Count the lines in the items below that contain the word "What", and reply with that number alone.
----------------
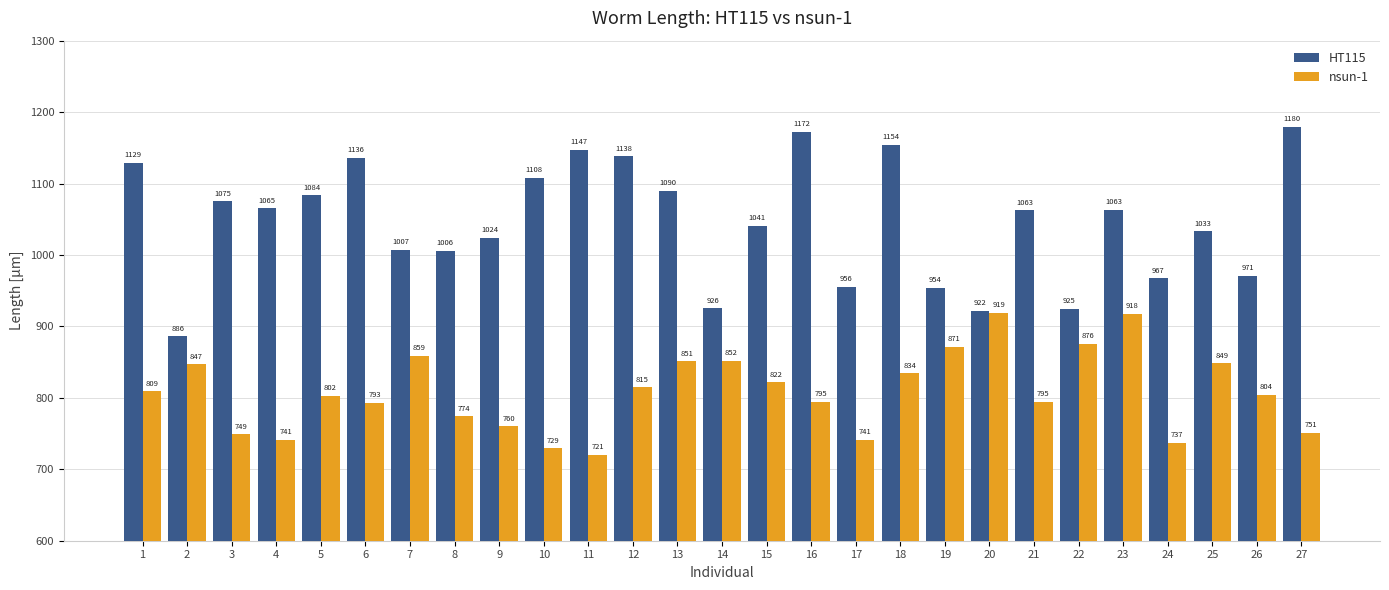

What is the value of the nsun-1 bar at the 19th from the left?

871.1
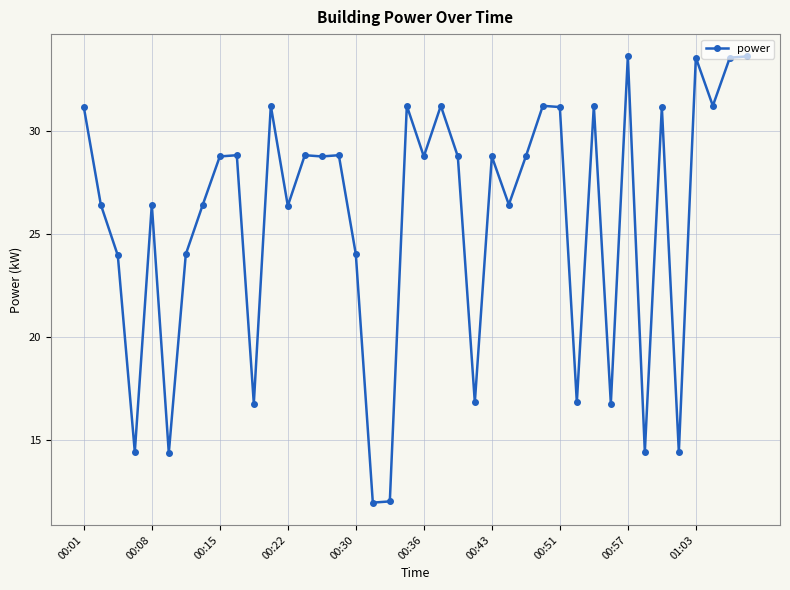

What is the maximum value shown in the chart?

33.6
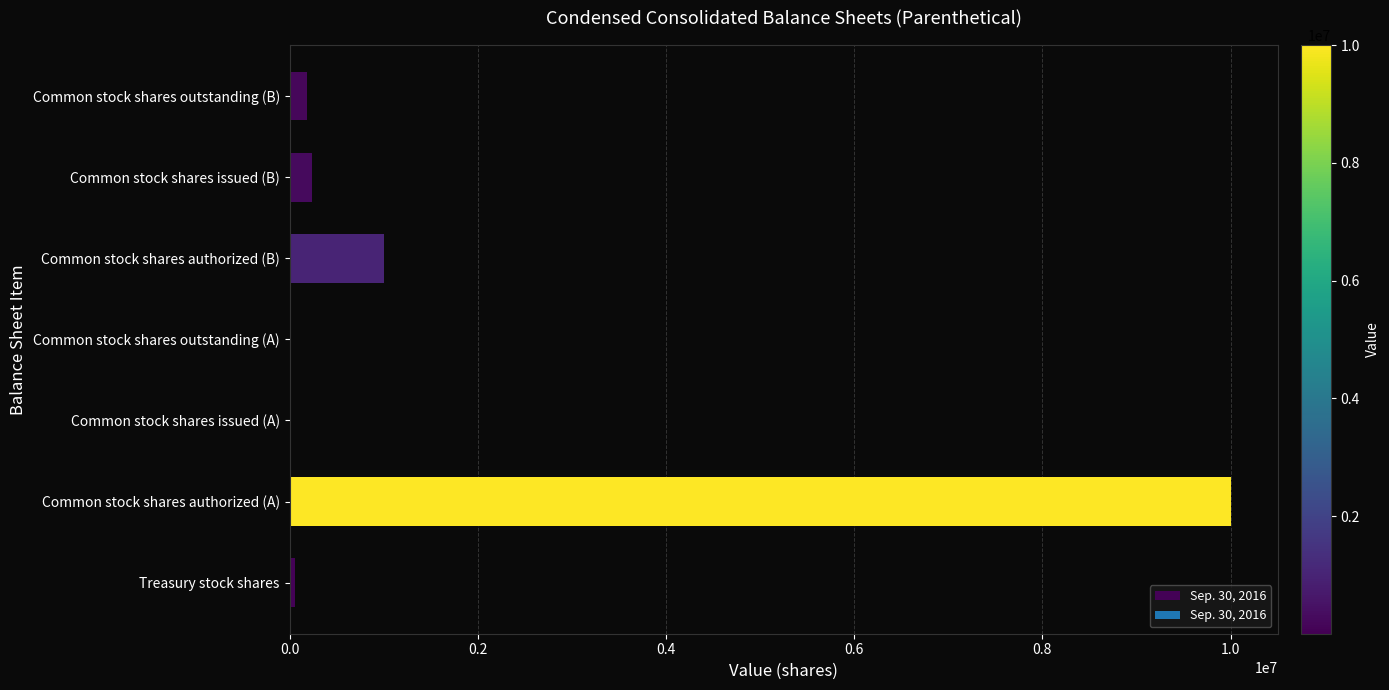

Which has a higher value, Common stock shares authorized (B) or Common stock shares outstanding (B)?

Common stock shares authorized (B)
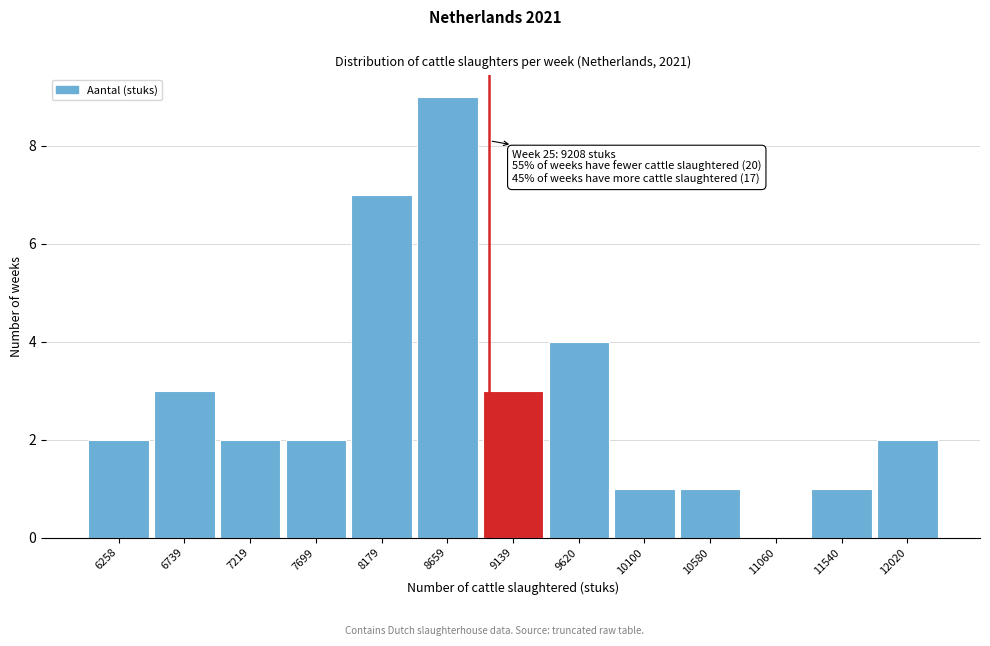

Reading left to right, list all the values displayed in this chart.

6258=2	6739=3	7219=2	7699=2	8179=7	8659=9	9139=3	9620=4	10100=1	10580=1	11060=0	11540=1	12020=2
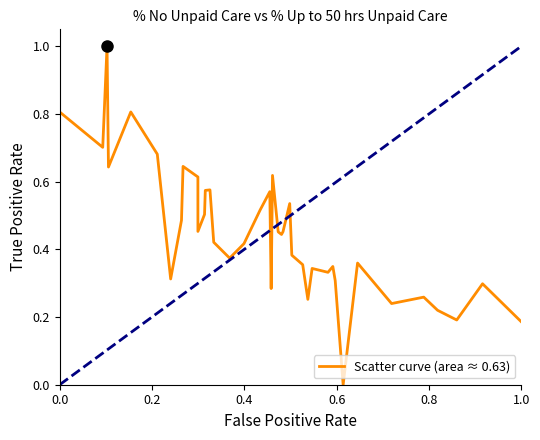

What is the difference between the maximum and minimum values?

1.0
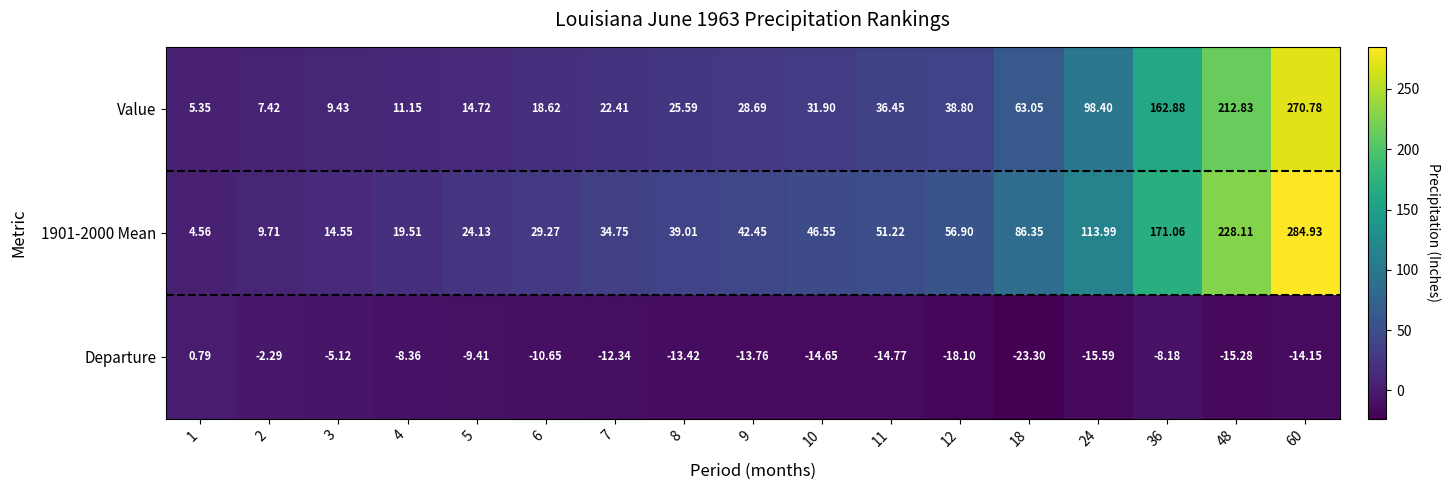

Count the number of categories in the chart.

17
----------------
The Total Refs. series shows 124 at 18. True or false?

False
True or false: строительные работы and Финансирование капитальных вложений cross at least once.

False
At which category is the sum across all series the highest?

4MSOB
----------------
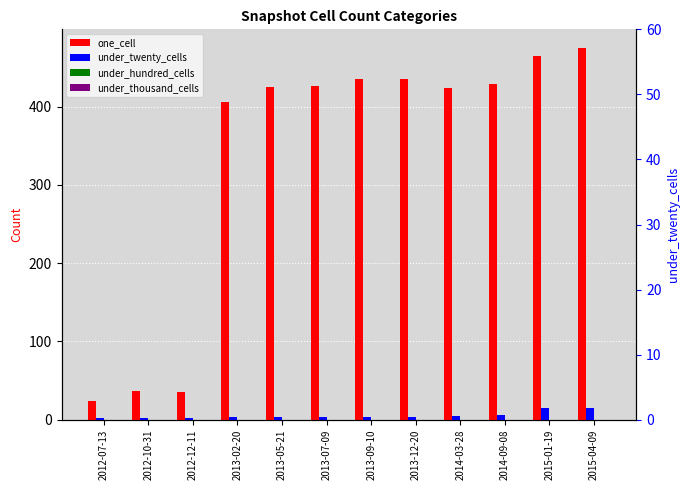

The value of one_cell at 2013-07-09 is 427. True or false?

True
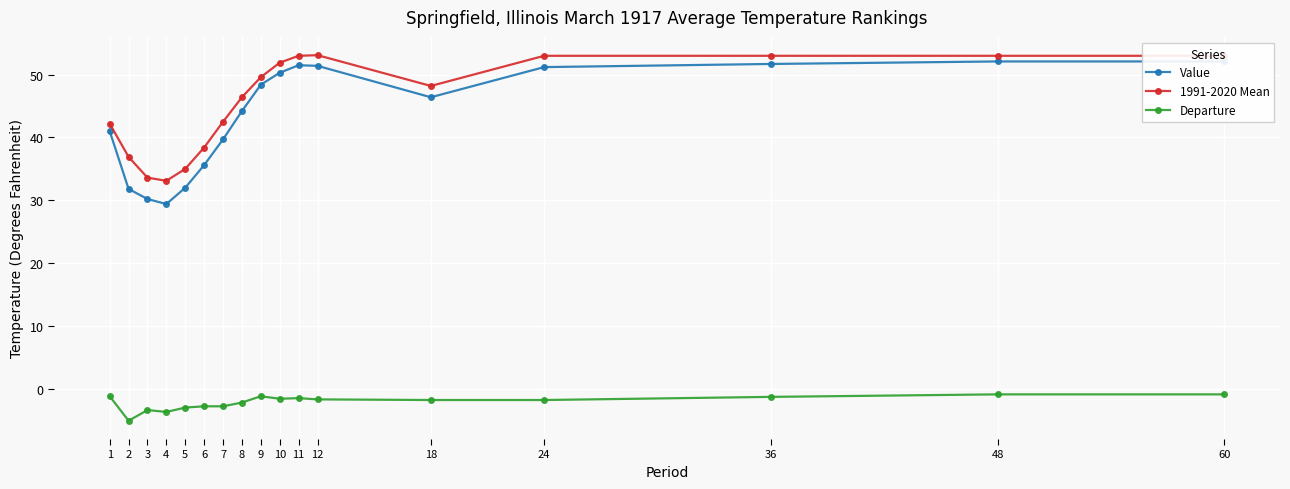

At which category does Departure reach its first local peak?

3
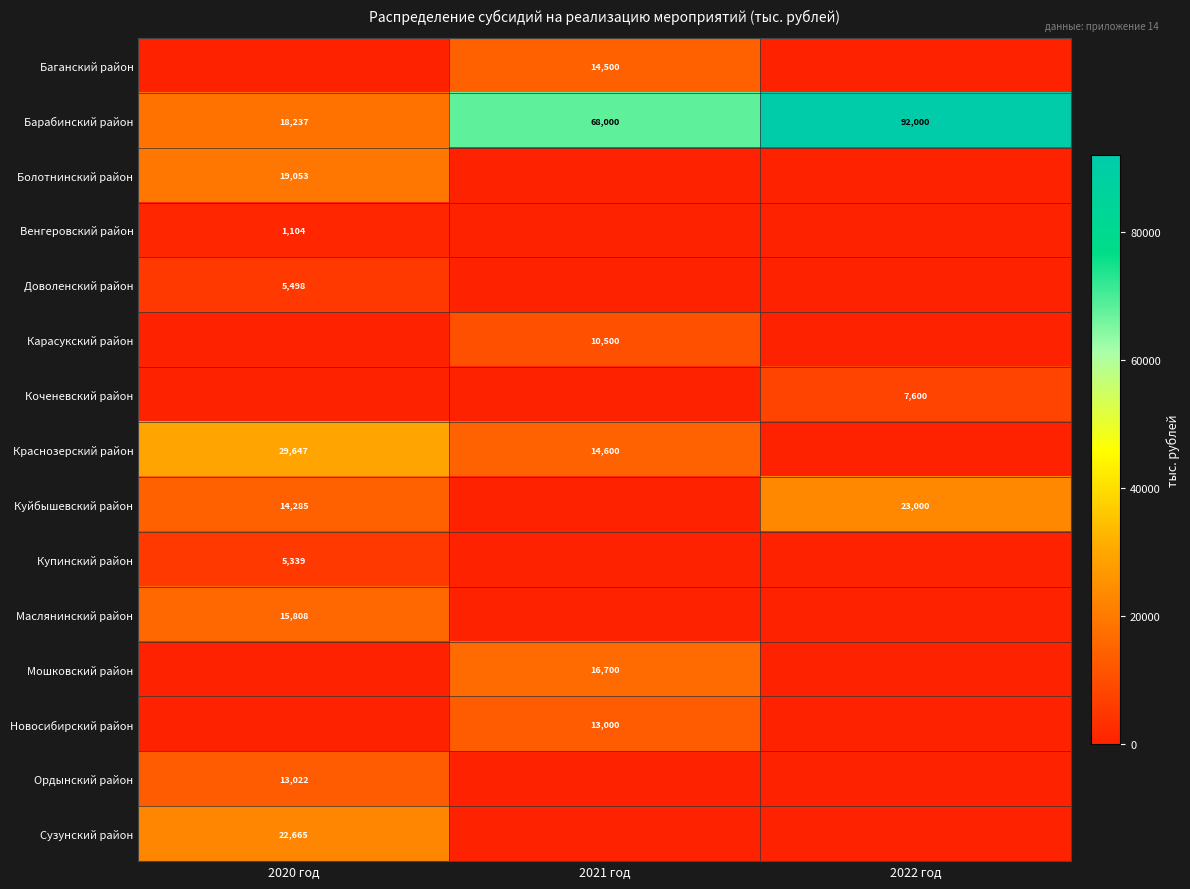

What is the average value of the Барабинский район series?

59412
----------------
### RESPONSE:
4